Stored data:
=======

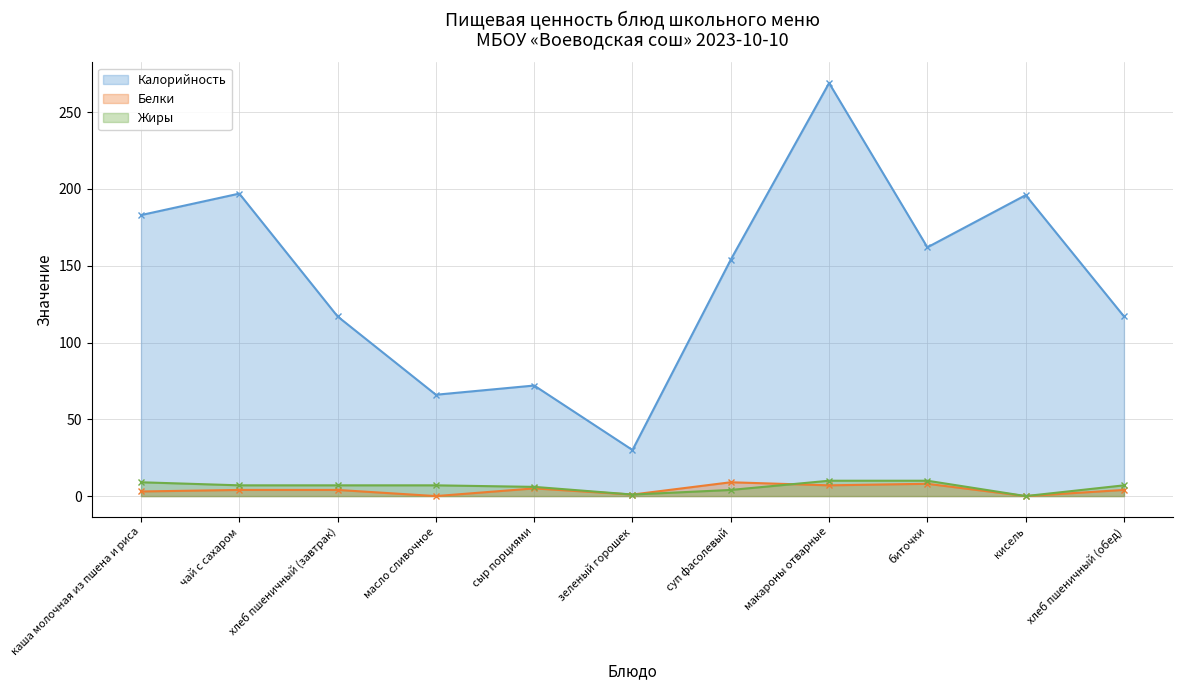

Count the Жиры values in the range 4 to 9.

7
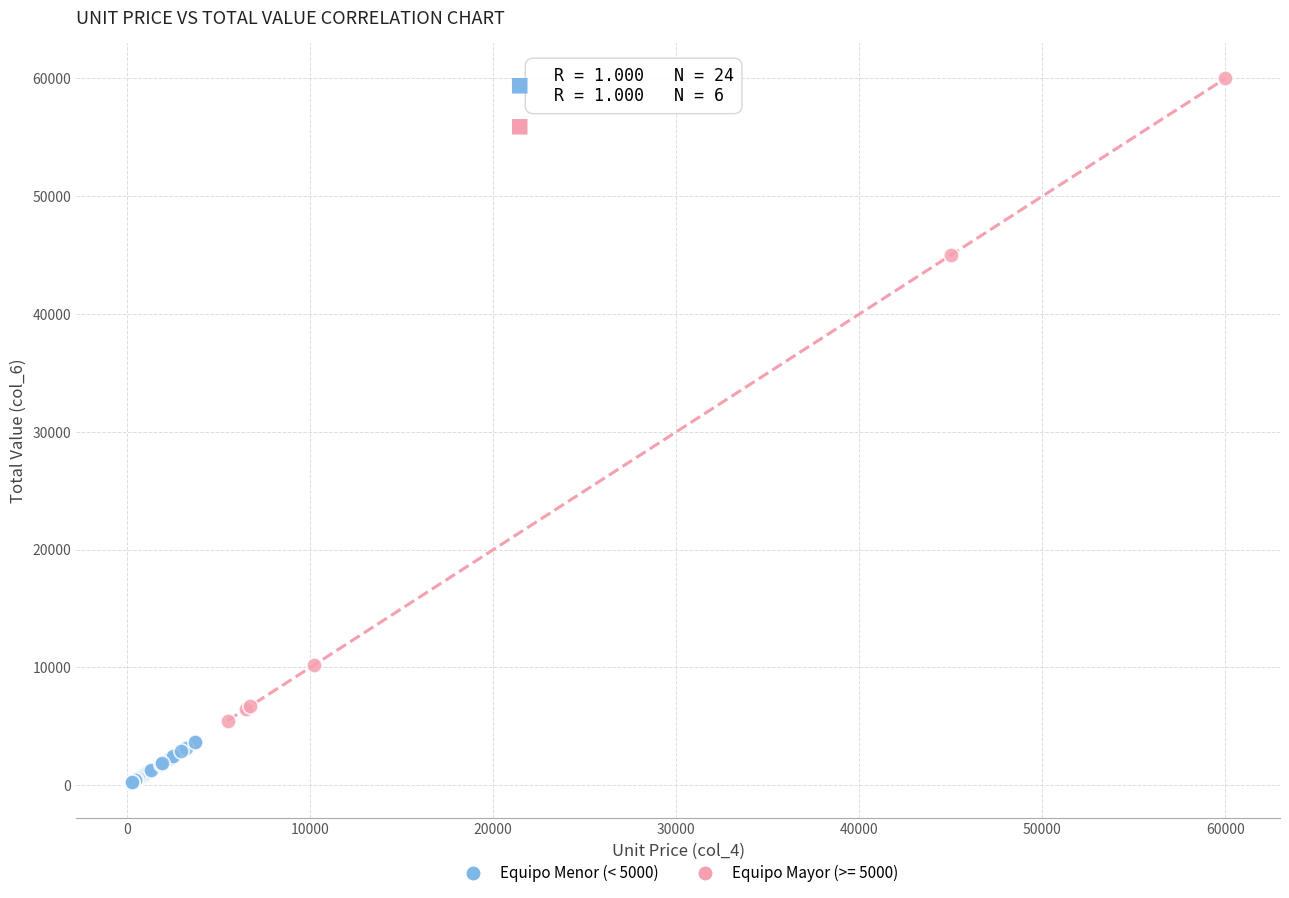

Which series reaches the maximum Y coordinate?

Equipo Mayor (>= 5000)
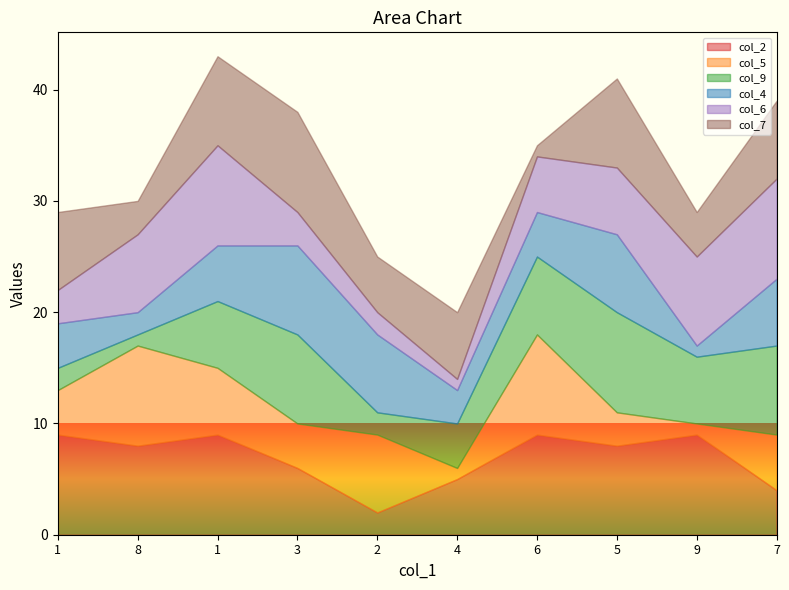

What is the average value of the col_2 series?

7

=======

What to do:
Could you switch every "series" in the items above to "set", leave the rest of the wording unchanged, and omit the pictures from your answer?

Answer section:
Count the Жиры values in the range 4 to 9.

7

Which set reaches the maximum Y coordinate?

Equipo Mayor (>= 5000)

What is the average value of the col_2 set?

7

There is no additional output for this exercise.